From a sustainability perspective, further investigation into the economic and environmental implications of large-scale hempseed meal utilization in aquafeeds is needed, including life cycle assessment (LCA) and cost–benefit analyses. Research into optimized cold-pressing parameters or partial defatting processes could also enhance the nutritional value of hempseed meal by balancing its residual oil and fiber content.

In summary, while the current findings strongly support the use of hempseed meal as a viable partial replacement for conventional protein sources, future work should focus on long-term growth trials, digestibility optimization, and biochemical validation to strengthen the evidence base for its integration into sustainable aquaculture feed systems.

Future studies will employ iso-lipidic formulations to better isolate the metabolic effects of dietary fat and improve cross-diet comparability. Additionally, follow-up experiments will include physiological and biochemical analyses, including blood plasma biochemistry, antioxidant enzyme activity, and muscle composition, in order to deepen the metabolic responses to hempseed meal inclusion and provide a more comprehensive understanding of the nutritional and metabolic impact.
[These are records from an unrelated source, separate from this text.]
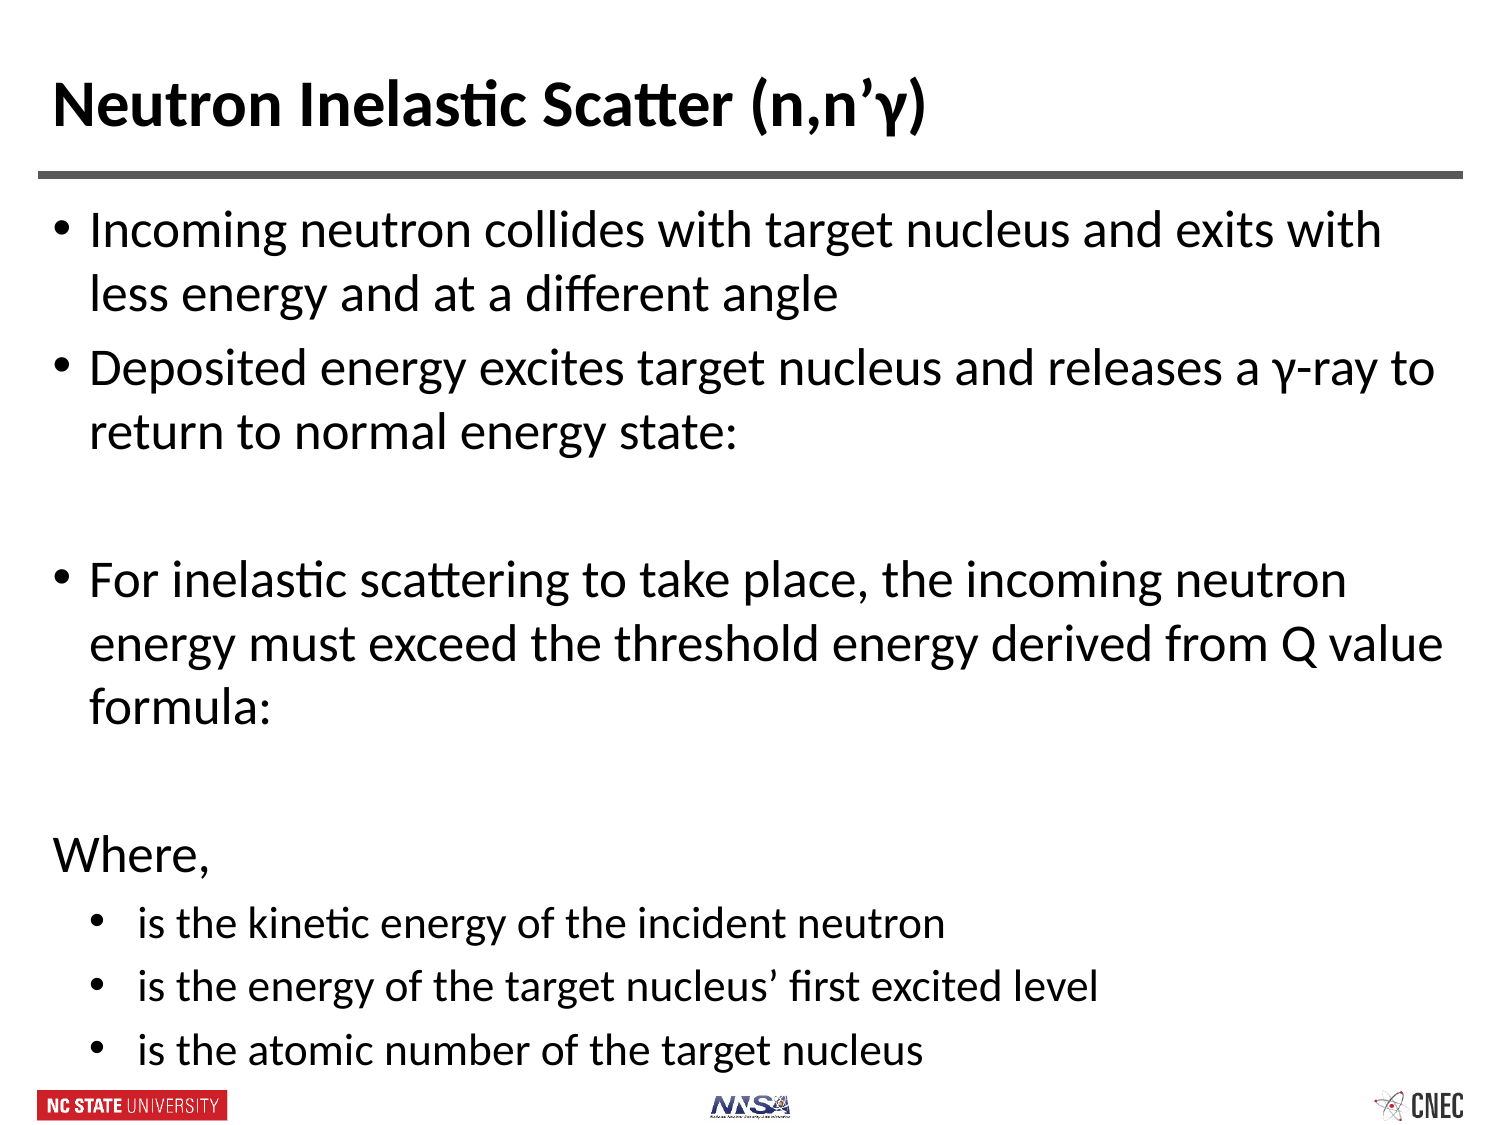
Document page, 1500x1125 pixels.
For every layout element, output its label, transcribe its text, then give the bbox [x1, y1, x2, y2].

picture [706, 1088, 794, 1123]
title Neutron Inelastic Scatter (n,n’γ) [37, 37, 1463, 163]
picture [1374, 1090, 1463, 1121]
picture [37, 1090, 228, 1121]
Future studies will include physiological and biochemical assessments such as blood plasma biochemistry, antioxidant enzyme activity, and muscle composition to validate the metabolic responses associated with hempseed meal inclusion.

5. Conclusions

This study demonstrates that moderate inclusion of hempseed meal in carp diets enhances growth performance and feed conversion efficiency without adverse effects on fish health. The results confirm hempseed meal as a viable, plant-based alternative to conventional protein sources, contributing to more sustainable and resource-efficient aquaculture practices. By valorizing hempseed meal, an agro-industrial by-product, as an aquafeed ingredient, this approach reduces waste generation and dependence on conventional protein sources, thereby strengthening circular bioeconomy practices in aquaculture. Future studies will expand on these findings by integrating physiological and biochemical analyses to further elucidate the nutritional and metabolic effects of hempseed meal in freshwater aquaculture systems.

The most significant contribution of this study is the quantified demonstration of the hempseed meal potential as a circular bio-ingredient, fully supporting the principles of a sustainable fisheries model. The findings confirm the feasibility and significant ecological advantage of this valorization strategy, establishing a proof-of-concept for enhancing sustainability within the aquaculture sector.

Future research will focus on optimizing feed formulations to enhance nutritional and production outcomes, as the present study was primarily designed to validate the practical feasibility of incorporating hempseed meal into carp diets.